Virtru launches business email encryption service for Google Apps

The service, which allows for fine administrator control of messaging, is free to try through later this year

Will and John Ackerly, cofounders of Virtru

Will and John Ackerly, cofounders of Virtru

Email encryption startup Virtru has launched a version of its service for businesses using Google Apps, a market segment that the company thinks is showing increased interest in secure communications.

Google Apps has some 30 million users, which is growing as companies become more comfortable with software-as-a-service, said Virtru co-founder John Ackerly.

Virtru aims to make email encryption easier to set up and use. It uses a browser extension to encrypt content and attachments, which can be sent through mainstream email providers such as Microsoft, Yahoo and Google.

The service also allows for fine control over messages. The encryption key for a message can be revoked, cutting off access. Message forwarding can also be restricted by managing access to its decryption key. Messages can also be tagged with an expiration time.

Virtru encrypts content in the Trusted Data Format (TDF), which Ackerly's brother and Virtru cofounder Will developed while working for the U.S. National Security Agency.

The open-source format is akin to a secret ZIP file and is widely used in the U.S. intelligence community. Unlike other encryption program such as PGP, TDF also allows attachments to be encrypted.

Virtru is also HIPPA compliant, a mandatory standard for U.S. health care providers handling sensitive information.

Virtru for Business will be free to try until later in the year no matter how many users, Ackerly said. After that period ends, Ackerly expects pricing for the baseline product to be around US$2.50 per user per month, with volume discounts.

The company will also offer other paid-for modules, such as data leakage protection and a white-label option -- for additional fees, he said.

"The goal here -- in the classic disruptive sense -- is to be a lot cheaper and dead simple," Ackerly said.

Setting up Virtru involves adding Marketplace Apps to the Google Apps domain console and then downloading the Virtru application. From there, an administrator can then manage the access and forwarding rights of users.
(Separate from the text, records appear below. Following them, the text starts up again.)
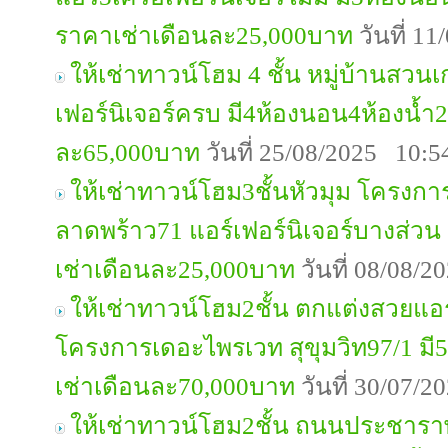
ราคาเช่าเดือนละ25,000บาท
วันที่ 1
ให้เช่าทาวน์โฮม 4 ชั้น หมู่บ้านสวน
เฟอร์นิเจอร์ครบ มี4ห้องนอน4ห้องน้ำ
ละ65,000บาท
วันที่ 25/08/2025 10:5
ให้เช่าทาวน์โฮม3ชั้นหัวมุม โครงกา
ลาดพร้าว71 แอร์เฟอร์นิเจอร์บางส่วน
เช่าเดือนละ25,000บาท
วันที่ 08/08/
ให้เช่าทาวน์โฮม2ชั้น ตกแต่งสวยแอร
โครงการเดอะไพรเวท สุขุมวิท97/1 มี
เช่าเดือนละ70,000บาท
วันที่ 30/07/
ให้เช่าทาวน์โฮม2ชั้น ถนนประชารา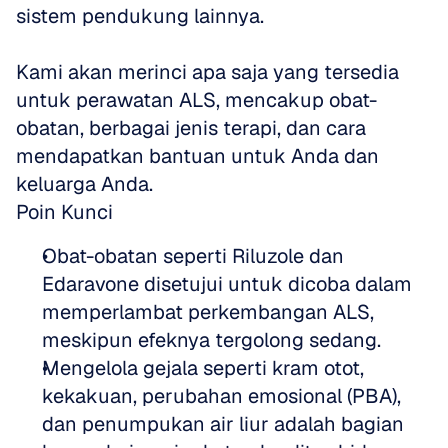
sistem pendukung lainnya. 
Kami akan merinci apa saja yang tersedia 
untuk perawatan ALS, mencakup obat-
obatan, berbagai jenis terapi, dan cara 
mendapatkan bantuan untuk Anda dan 
keluarga Anda.
Poin Kunci
Obat-obatan seperti Riluzole dan 
Edaravone disetujui untuk dicoba dalam 
memperlambat perkembangan ALS, 
meskipun efeknya tergolong sedang.
Mengelola gejala seperti kram otot, 
kekakuan, perubahan emosional (PBA), 
dan penumpukan air liur adalah bagian 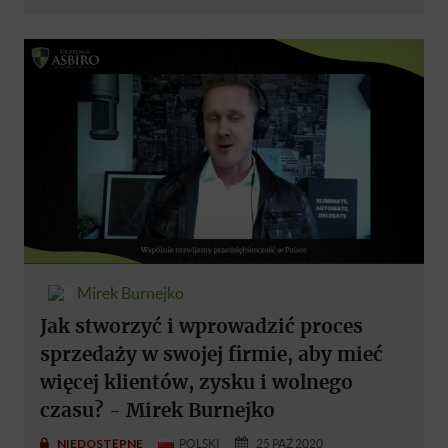
Mirek Burnejko
Jak stworzyć i wprowadzić proces
sprzedaży w swojej firmie, aby mieć
więcej klientów, zysku i wolnego
czasu? - Mirek Burnejko
NIEDOSTĘPNE
POLSKI
25 PAŹ 2020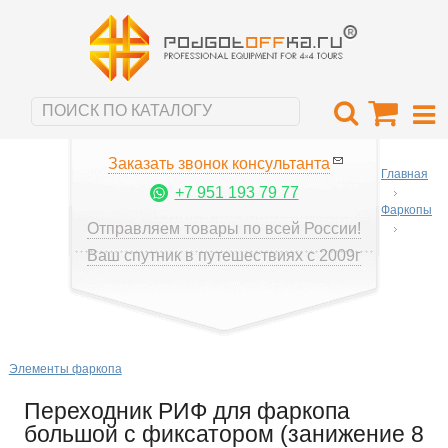
Заказать звонок консультанта
Главная
+7 951 193 79 77
Фаркопы
Отправляем товары по всей России!
Ваш спутник в путешествиях с 2009г
Элементы фаркопа
Переходник РИФ для фаркопа
большой с фиксатором (занижение 8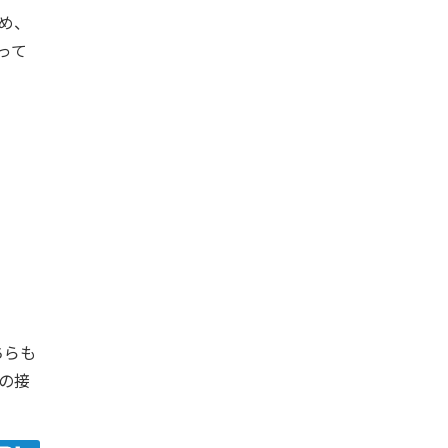
ため、
って
ちらも
Cの接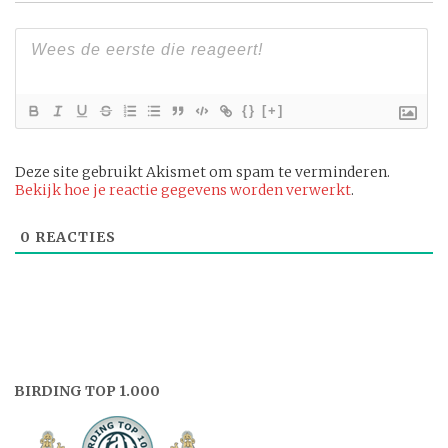
{}
[+]
Deze site gebruikt Akismet om spam te verminderen.
Bekijk hoe je reactie gegevens worden verwerkt
.
0
REACTIES
BIRDING TOP 1.000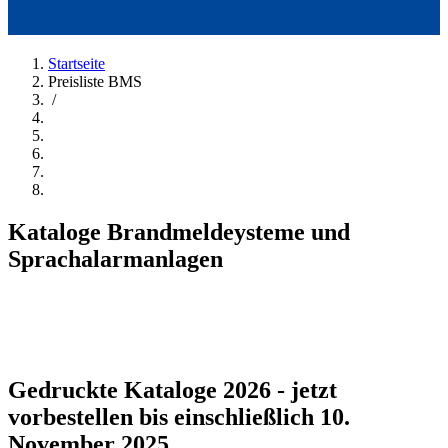
Startseite
Preisliste BMS
/
Kataloge Brandmeldeysteme und
Sprachalarmanlagen
Gedruckte Kataloge 2026 - jetzt
vorbestellen bis einschließlich 10.
November 2025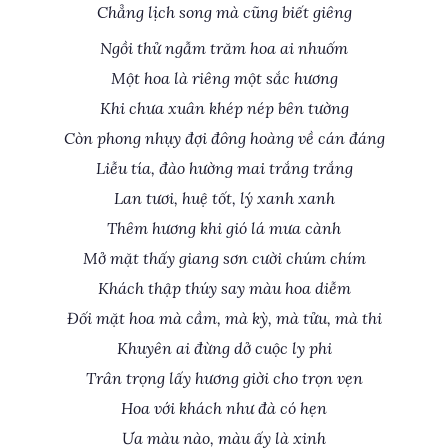
Chẳng lịch song mà cũng biết giêng
Ngồi thử ngẫm trăm hoa ai nhuốm
Một hoa là riêng một sắc hương
Khi chưa xuân khép nép bên tường
Còn phong nhụy đợi đông hoàng về cán đáng
Liễu tía, đào hường mai trắng trắng
Lan tươi, huệ tốt, lý xanh xanh
Thêm hương khi gió lá mưa cành
Mở mặt thấy giang sơn cười chúm chím
Khách thập thúy say màu hoa diễm
Đối mặt hoa mà cầm, mà kỳ, mà tửu, mà thi
Khuyên ai đừng dở cuộc ly phi
Trân trọng lấy hương giời cho trọn vẹn
Hoa với khách như đà có hẹn
Ưa màu nào, màu ấy là xinh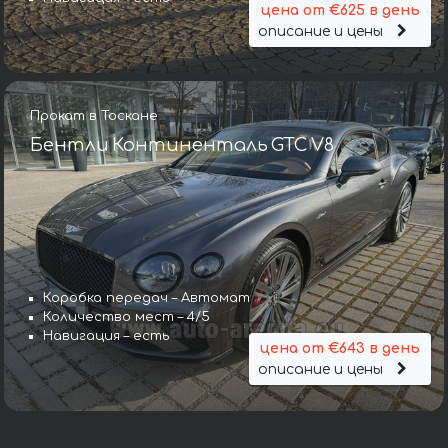
цена от €625 в день
описание и цены
Прокат в Тоскане
Бентли Континенталь GTC V8
Коробка передач – Автомат
Количество мест – 4/5
Навигация – есть
цена от €643 в день
описание и цены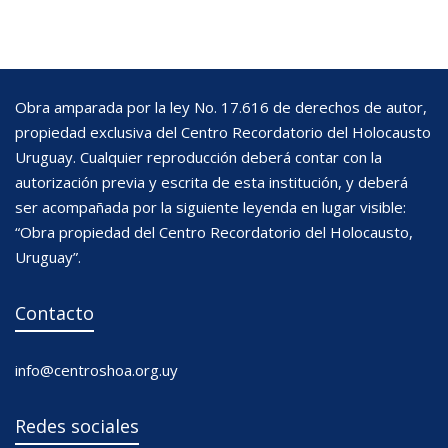
Obra amparada por la ley No. 17.616 de derechos de autor,
propiedad exclusiva del Centro Recordatorio del Holocausto
Uruguay. Cualquier reproducción deberá contar con la
autorización previa y escrita de esta institución, y deberá
ser acompañada por la siguiente leyenda en lugar visible:
“Obra propiedad del Centro Recordatorio del Holocausto,
Uruguay”.
Contacto
info@centroshoa.org.uy
Redes sociales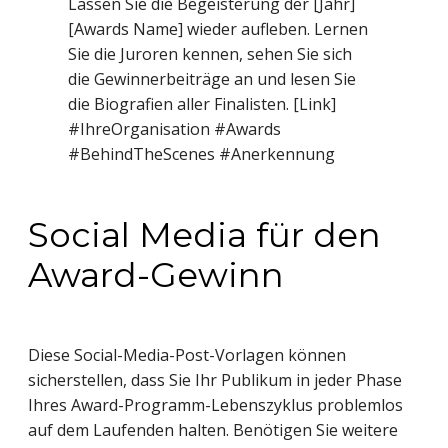
Lassen Sie die Begeisterung der [Jahr]
[Awards Name] wieder aufleben. Lernen
Sie die Juroren kennen, sehen Sie sich
die Gewinnerbeiträge an und lesen Sie
die Biografien aller Finalisten. [Link]
#IhreOrganisation #Awards
#BehindTheScenes #Anerkennung
Social Media für den
Award-Gewinn
Diese Social-Media-Post-Vorlagen können
sicherstellen, dass Sie Ihr Publikum in jeder Phase
Ihres Award-Programm-Lebenszyklus problemlos
auf dem Laufenden halten. Benötigen Sie weitere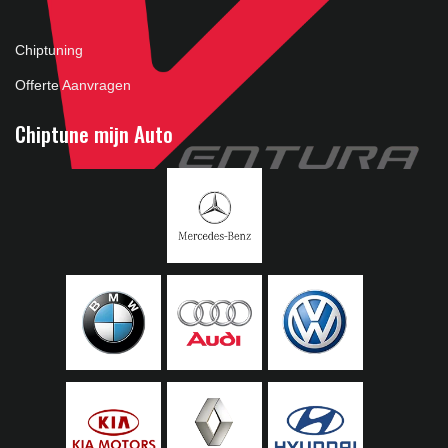
Chiptuning
Offerte Aanvragen
Chiptune mijn Auto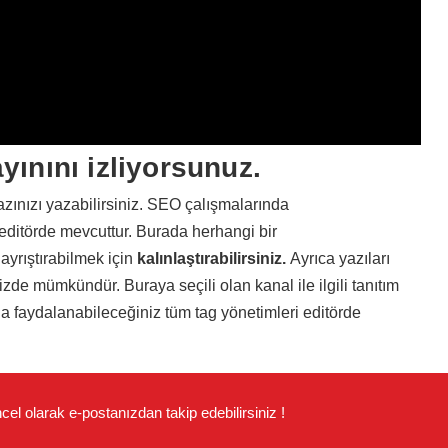
yınını izliyorsunuz.
 yazınızı yazabilirsiniz. SEO çalışmalarında
 editörde mevcuttur. Burada herhangi bir
 ayrıştırabilmek için
kalınlaştırabilirsiniz.
Ayrıca yazıları
de mümkündür. Buraya seçili olan kanal ile ilgili tanıtım
da faydalanabileceğiniz tüm tag yönetimleri editörde
cel olarak e-postanızdan takip edebilirsiniz !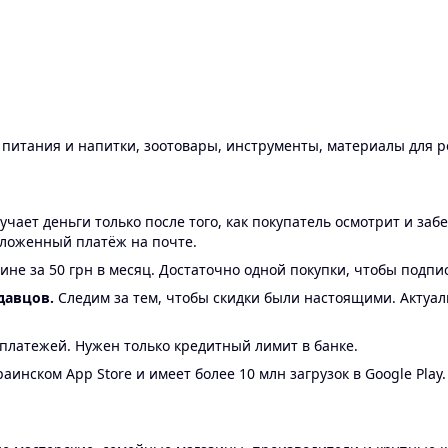
ы питания и напитки, зоотовары, инструменты, материалы для 
ает деньги только после того, как покупатель осмотрит и забе
аложенный платёж на почте.
ине за 50 грн в месяц. Достаточно одной покупки, чтобы подпи
давцов.
Следим за тем, чтобы скидки были настоящими. Актуа
24 платежей. Нужен только кредитный лимит в банке.
аинском App Store и имеет более 10 млн загрузок в Google Play.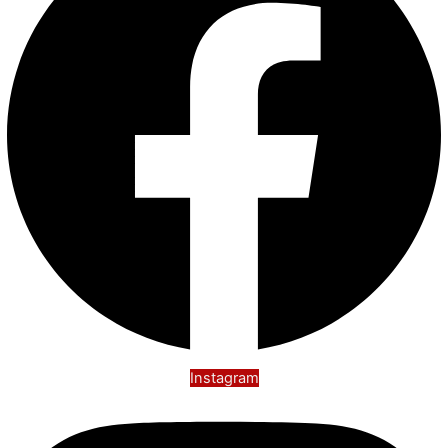
Instagram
Virtru, which runs its central service on Amazon Web Services, manages the encryption keys for messages. Ackerly expects by the end of the year to license a key management product that will allow businesses to handle that task themselves.

"There are certain companies, particularly overseas, that don't want a U.S. company to be having access to the keys," he said, such as in South America, Europe and Asia.

Those concerns stem from secret NSA documents leaked last year by former contractor Edward Snowden, which described the agency's vast surveillance operations and infiltration of U.S. technology companies.

To dispel worries about his brother Will's stint at the NSA, Virtru has made its source code available for inspection on Github.